Antibody libraries are useful to identify antibodies of interest and to screen for novel antibody-antigen complexes. For example, the Mehta I and Mehta II single chain antibody libraries contain over 27 billion non-immune human antibodies. Previously, such libraries have been screened using phage display technology. The adaptation of antibody presentation from phage display to mammalian display requires new vector delivery systems.
Vectors that have been employed to deliver exogenous nucleic acids include both DNA viral vectors and RNA viral vectors. For example, DNA vectors include pox vectors such as orthopox or avipox vectors (see, e.g., U.S. Pat. No. 5,656,465), herpes virus vectors, such as herpes simplex I Virus (HSV) vectors (See, Geller, A. I. et al., J. Neurochem. 64:487 (1995); Lim, F., et al., DNA Cloning: Mammalian Systems, D. Glover, Ed., Oxford Univ. Press, Oxford, England (1995); Geller, A. I. et al., Proc. Natl. Acad. Sci., U.S.A. 90:7603 (1993); Adenovirus vectors (Legal Lasalle et al., Sci. 259-988 (1993); Davidson et al., Nat.

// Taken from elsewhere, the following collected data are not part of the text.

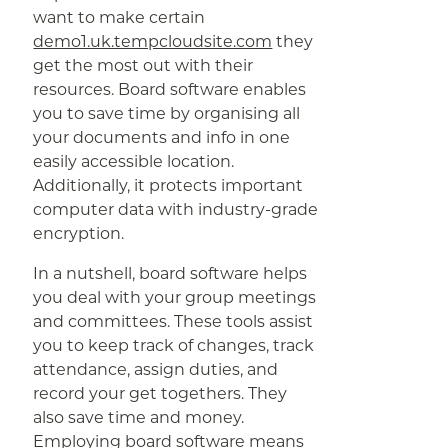
want to make certain
demo1.uk.tempcloudsite.com
they
get the most out with their
resources. Board software enables
you to save time by organising all
your documents and info in one
easily accessible location.
Additionally, it protects important
computer data with industry-grade
encryption.
In a nutshell, board software helps
you deal with your group meetings
and committees. These tools assist
you to keep track of changes, track
attendance, assign duties, and
record your get togethers. They
also save time and money.
Employing board software means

Genet. 3:219 (1993); Yang et al., J. Virol., 69:2004 (1995)); and Adeno Associated Virus Vectors (See, Kaplitt, M. G., et al., Nat. Genet. 8; 148 (1994)). Retroviral vectors include vectors obtained from Moloney murine leukemia viruses (MMLV) and human immunodeficiency viruses (HIV) (See, U.S. Pat. No. 5,665,577).
Various vectors have characteristics that make them desirable for certain applications. For example, a retroviral vector can be used to infect a host cell and have the genetic material integrated into that host cell with high efficiency. One example of such a vector is a modified Moloney murine leukemia virus (MMLV), which has had its packaging sequences deleted in order to prevent packaging of the entire retroviral genome. However, that retrovirus does not transduce resting cells. Additionally, since many retroviruses typically enter cells via specific receptors, if the specific receptors are not present on a cell or are not present in large enough numbers, the infection is either not possible or is inefficient. Safety issues have also been raised following outbreaks of wild-type viruses from the recombinant MMLV producing cell lines, i.e., reversions.
A vector derived from an adenovirus can infect a wide range of cells. However, the transferred genetic material is not integrated. Therefore, any expression or screening procedures are limited to the time when the transferred genetic material is episomal. Thus, studies can only occur for a relatively short period of time.
Recently, attention has focused on lentiviral vectors such as those based upon the primate lentiviruses, e.g., human immunodeficiency viruses (HIV) and simian immunodeficiency virus (SIV). By using a pseudotyped vector (i.e., one where an envelope protein from a different species is used), problems encountered with infecting a wide range of cell types can be overcome by selecting a particular envelope protein based upon the type of cell to be infected. Additionally, in view of the complex gene splicing patterns seen in lentiviruses such as HIV, multivalent vectors (i.e., those expressing multiple genes) having a lentiviral core, such as an HIV core, are expected to more efficiently express nucleic acids of interest.
The use of lentiviral vectors, such as those based on primate lentiviruses, (e.g., HIV and SIV), to perform large-scale mammalian transfections offers several advantages over retroviral vectors. Lentiviral vectors containing genes encoding antibodies can infect quiescent cells and proliferating cells both in vivo and in vitro. (See, Reiser et al., PNAS 93:15266-15271 (1996); Naldini et al., Science 272:263-267 (1996)). Additionally, lentiviral vectors allow constitutive or induced expression of heterologous polypeptides, thus providing for the production of antibodies in culture and in animal.
In recent years, attention has been directed to developing large libraries typically consisting of monoclonal antibodies or peptides. For example, antigen binding antibody fragments have been expressed on the surface of filamentous phage (G. P. Smith, Science 228: 1315 (1985)), and used to create large libraries of such antibodies—e.g., 107 members or more, referred to as phage display libraries. In phage display libraries, the carboxyl-terminal end of the Fd or Fv region is tethered to a fragment of a phage coat protein, which anchors, for example, Fab fragment to the surface of the phage. Antibody display systems have been described in non-mammalian cells, such as E. coli (Daugherty et al, Protein Eng 1999, 12:613-621), yeast (Shusta et al. Nat Biotechnol 2000, 18:754-759), and baculoviral infection of Sf9 insect cells. Despite the advantages of being able to express antibodies on the surface of phage or non-mammalian cells, it was recognized that the expressed antibodies can often fail to fully retain their binding activity (Choe et al. Cell 2003, 114; 161-170; Huang et al. PNAS 2004, 101:2706-2711).